A good example of that is HubSpot website development. We’re strong developers, we now do HubSpot, we’ve got real projects under our belt, and we understand the platform well enough to talk about it properly. So instead of putting out vague content that says we can help with HubSpot, I’d rather publish something deeper and more useful that answers the kinds of questions businesses actually have before they commit.

That is exactly the sort of content that gets us HubSpot website development leads. Not because it is clever for the sake of being clever, but because it is grounded in something real. It speaks to a decision someone is already trying to make. It gives them useful information. And it shows that we actually know the space, rather than just wanting to rank for a keyword.

That, to me, is the part that matters. The businesses that do well with this stuff will not be the ones chasing every new acronym. They’ll be the ones that are best at explaining what they know in a clear, useful, trustworthy way. If you want a good example of the kind of content I mean, have a read of my post on whether HubSpot is right for your business, including the benefits, limitations, and pricing.

Can you measure AEO properly yet?

Not neatly, no. That is one of the annoying parts.

There still is not a perfect way to measure AEO in the same way people are used to measuring traffic from organic search or paid ads. You do not get a tidy dashboard that tells you exactly which lead came from an AI-generated answer. So if someone is waiting for perfect attribution before they do anything, they may end up waiting too long.

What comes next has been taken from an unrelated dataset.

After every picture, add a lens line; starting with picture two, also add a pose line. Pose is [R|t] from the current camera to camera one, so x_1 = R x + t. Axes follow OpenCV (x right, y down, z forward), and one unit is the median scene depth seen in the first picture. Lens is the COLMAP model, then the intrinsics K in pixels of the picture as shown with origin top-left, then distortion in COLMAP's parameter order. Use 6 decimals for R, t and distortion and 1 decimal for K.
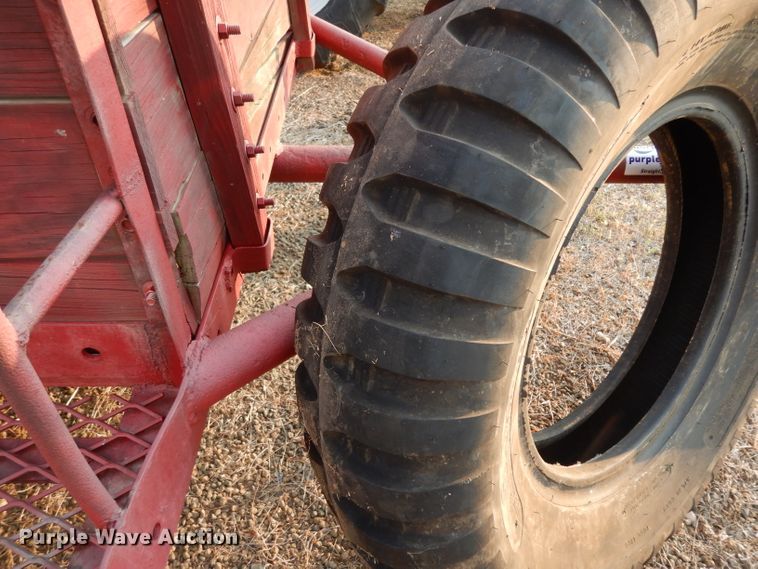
lens RADIAL K [[536.4, 0, 374.5], [0, 536.4, 286.3], [0, 0, 1]] dist [0.009355, -0.009476]
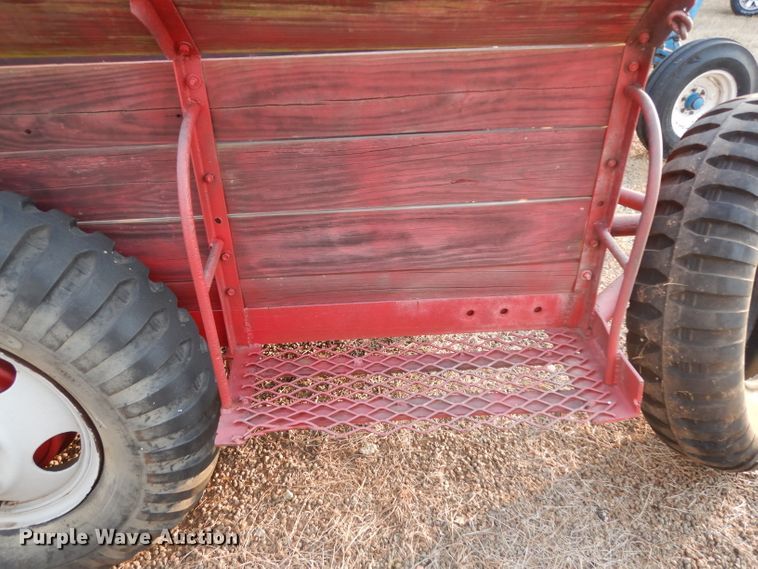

That said, I don’t think “hard to measure” means “not worth doing”. Plenty of things in marketing show up in the real world before the reporting catches up. If your content is bringing in better-fit leads, helping people understand your expertise faster, and improving your visibility across more search environments, that has value whether the reporting is perfect or not.

Who should pay attention to this?

Not every business needs to panic and turn this into the centre of their marketing strategy tomorrow. But if you are in an industry where clients do research before they make contact, then yes, I think this matters.

That could be professional services, manufacturing, tourism, higher-trust service businesses, or more complex B2B work. Basically, if people are comparing options, asking questions, and trying to work out who knows their stuff before they buy, then the quality of your content matters more than ever.

If your business depends on people seeing you as credible before they enquire, this is worth paying attention to. The more considered the buying process is, the more useful good content becomes.

So, is AEO a waste of time?

No, I don’t think it is.

I think it is worth taking seriously, but I also think it gets overcomplicated. For me, this is not about chasing hype or pretending AI changes everything overnight. It is about recognising that search behaviour is shifting and making sure your content is actually useful in that environment.

I don’t think AEO replaces SEO. I think it builds on it. And I think the businesses that do well out of it will be the ones that stop worrying about shortcuts and start getting better at publishing content that is relevant, clear, and based on real expertise.

That is usually the less exciting answer. But in my experience, it is also the more useful one.